Section §551 of IIRIRA amends INA §213A to make affidavits of support legally enforceable for at least 40 qualifying quarters (effectively 10 years) or until the beneficiary has become a U.S. citizen. Sponsors must notify the DHS whenever they move during the effective period of the affidavit, and are subject to penalties for non-compliance.

The new Affidavit of Support (Form I-864) and the Legacy INS Interim Rule were published on October 20,1997. The Interim Legacy INS Rule is reproduced here. It indicates that applications for adjustment of status filed on or after December 19, 1997 are subject to the new affidavit. The Department of State's cables on reading and evaluating I-864, public charge issues, and the meaning of domicile are also available at this web site.

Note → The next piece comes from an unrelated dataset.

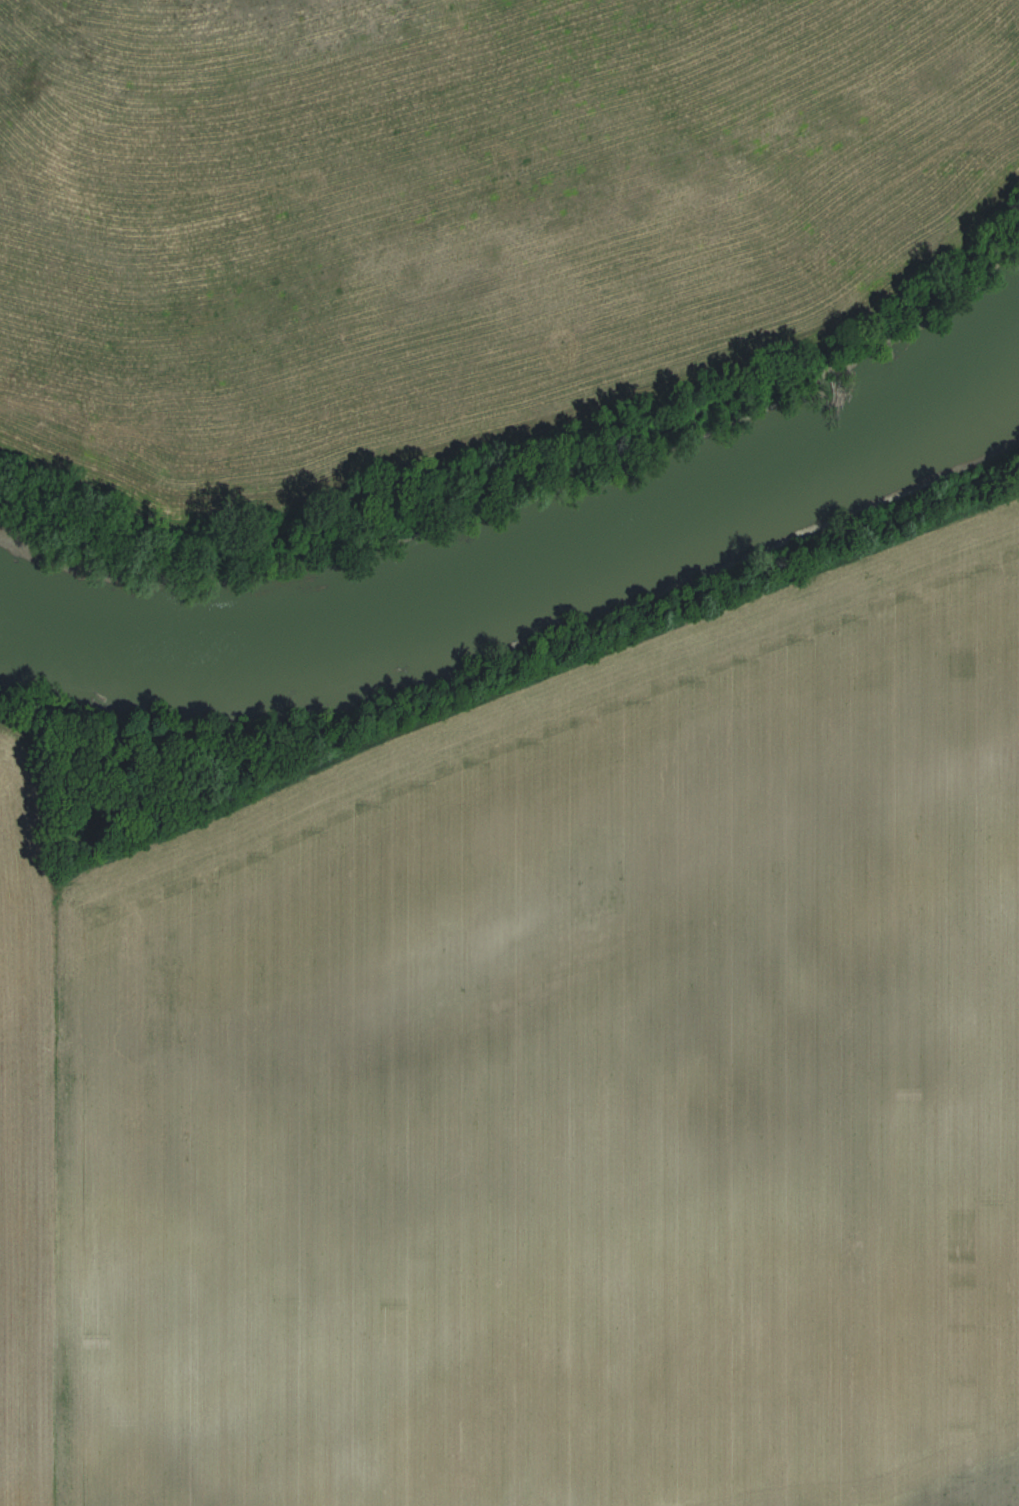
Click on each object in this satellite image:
crop: (459, 212)
river: (535, 566)
crop: (578, 1082)
crop: (24, 1144)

Although previous cables stated that applicants whose visas were issued on or after December 19, 1997, would need to submit an I-864, a more recent cable (State 238374) has altered this position. Under the latest interpretation, applicants who made formal application prior to December 19 (the date the OF-230 was signed), but whose visas are issued on or after that date, will be admitted at ports of entry under previously existing public charge guidelines. Under any circumstances where an applicant is required to file a new OF-230 on or after December 19, 1997, the new public charge provisions will apply.

Another recent DOS cable (State 235619) has indicated that, if the petitioner is able to meet the income requirement but does not qualify as a sponsor because he or she is not domiciled in the United States, a joint sponsor cannot be used to overcome this problem. If the petitioner cannot qualify as a sponsor, the beneficiary will not be permitted to immigrate.

A June 1998 DOS cable (State 102426) has discussed the commitment of the sponsor to provide assistance to the alien. It states that, the credibility of an offer of support from a person who meets the definition of a sponsor and who has verifiable resources is not a factor - the affidavit is enforceable regardless of the sponsor's actual intent - and should not be considered by the consular officer.

Filing of Certain Immediate Relative Petitions at United States Consulates Abroad

Years ago, it was possible to file a Form I-130 petition for an immediate relative directly with a United States consulate, where the petitioner and the beneficiary were both resident in the consular jurisdiction. The practice was later discontinued but, in recent years, United States consulates once again began accepting Form I-130 petitions for immediate relatives. Petitioners who took advantage of this procedure were able to bypass USCIS's petition adjudication process and and were able to secured immigrant visas for their immediate relatives much faster.

Unfortunately, the Adam Walsh Child Protection and Safety Act (the "Adam Walsh Act"), Pub. L. No. 109-248, became law on July 27, 2006. On January 22, 2007, DOS announced that, as a result of the Adam Walsh Act, consular posts were no longer permitted to accept or adjudicate any I-130 petition that had not been adjudicated by USCIS.

Fortunately, DOS recently announced that it had worked with USCIS to develop a mechanism for performing the criminal background checks, mandated by the Adam Walsh Act, for petitions accepted abroad by consular officers. As of March 21, 2007 (the date of the announcement), consular posts are again accepting immediate relative petitions filed by United States citizens who are resident in their consular district, including members of the U.S. Armed Forces, as well as true emergency cases, such as life and death or health and safety, and others determined to be in the national interest.